Records supplied:
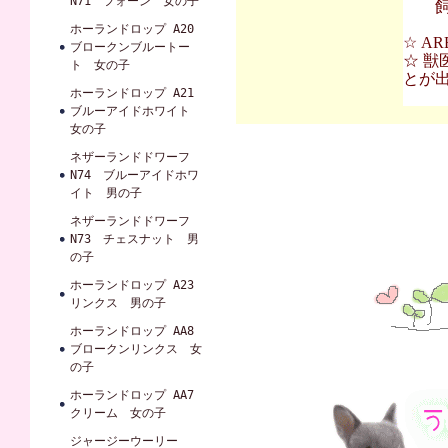
N71 フォーン 女の子
飼育
ホーランドロップ A20
☆ A
ブロークンブルートー
☆ 獣
ト 女の子
とが
ホーランドロップ A21
ブルーアイドホワイト
女の子
ネザーランドドワーフ
N74 ブルーアイドホワ
イト 男の子
ネザーランドドワーフ
N73 チェスナット 男
の子
ホーランドロップ A23
リンクス 男の子
ホーランドロップ AA8
ブロークンリンクス 女
の子
ホーランドロップ AA7
クリーム 女の子
ジャージーウーリー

To do: Could you transcribe the records above exactly, leaving out any pictures?

The completed task:
N71 フォーン 女の子
飼育
ホーランドロップ A20
☆ A
ブロークンブルートー
☆ 獣
ト 女の子
とが
ホーランドロップ A21
ブルーアイドホワイト
女の子
ネザーランドドワーフ
N74 ブルーアイドホワ
イト 男の子
ネザーランドドワーフ
N73 チェスナット 男
の子
ホーランドロップ A23
リンクス 男の子
ホーランドロップ AA8
ブロークンリンクス 女
の子
ホーランドロップ AA7
クリーム 女の子
ジャージーウーリー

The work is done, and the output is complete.